Vacation Spending: Take a Break, without Breaking the Bank - InTouch Credit Union Hands Holding Gelato in Front of Antiquated Buildings in a Town Square

With the arrival of the summer travel season, you may be planning an adventure at some exotic, Instagram-worthy destination.


But make sure you don’t come home to a spending hangover. Before you go, think about how much you can comfortably spend – without going into debt. 


That’s a mistake a lot of people are making. The 2017 LearnVest Money Habits and Confessions Survey reports that almost three quarters of Americans go into debt to pay for a vacation – $1,108, on average.   


There's no hard-and-fast rule about what's appropriate to spend on travel. If you can afford it while covering your monthly expenses and following a regular savings plan, then go for it. But you’re likely to regret splurging your way deeper into debt for an “extra” like a luxury vacation.


Some tips for staying on track:


Choose a destination in advance. Anticipation is half the fun. Plus, you’ll have time to surf airfares and hotels at your destination and get a feel for prices. Sign up for email alerts and online newsletters.
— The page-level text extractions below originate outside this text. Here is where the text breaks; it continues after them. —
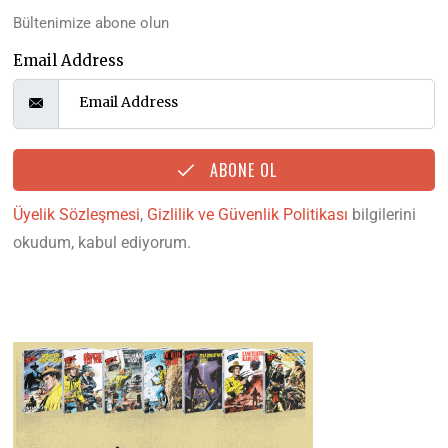
Bültenimize abone olun
Email Address
ABONE OL
Üyelik Sözleşmesi
,
Gizlilik ve Güvenlik Politikası
bilgilerini
okudum, kabul ediyorum.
Check out sites like the price predictor feature on, which tells you whether fares are likely to go up or down in the next week or so. Once you’ve done your homework, you’ll know a good price when you find one; then book it. 


Save before you go. Vacations are a significant expense for most Americans, yet most fail to plan for it. Figure out how much you’ll need for your trip and set aside an amount every month or with each paycheck toward your goal. Consider scaling back on a few discretionary spending items, like eating out or shopping. If you’ve saved the money before you go, you’ll relax and enjoy your trip without worrying about the dent it’s making in your finances.


Ask your friends. Try crowdsourcing low-cost recommendations from friends who've visited the destination. Check out travel review sites like TripAdvisor. That’ll help you skip pricey tourist traps and make good use of your time.


Read the fine print. A hotel room with an advertised rate of $300 a night can run as high as $345 after taxes and fees. Don't hit the "purchase" button until you know the full cost of an airfare or hotel - including its cancellation policy.


Find ways to keep costs down. There’s an old saying about how to travel cheaply in New York: Stay with friends, take the subway and eat Chinese. That principle applies anywhere. Find inexpensive alternatives for lodging, transportation and food, you’ll keep your overall spending down.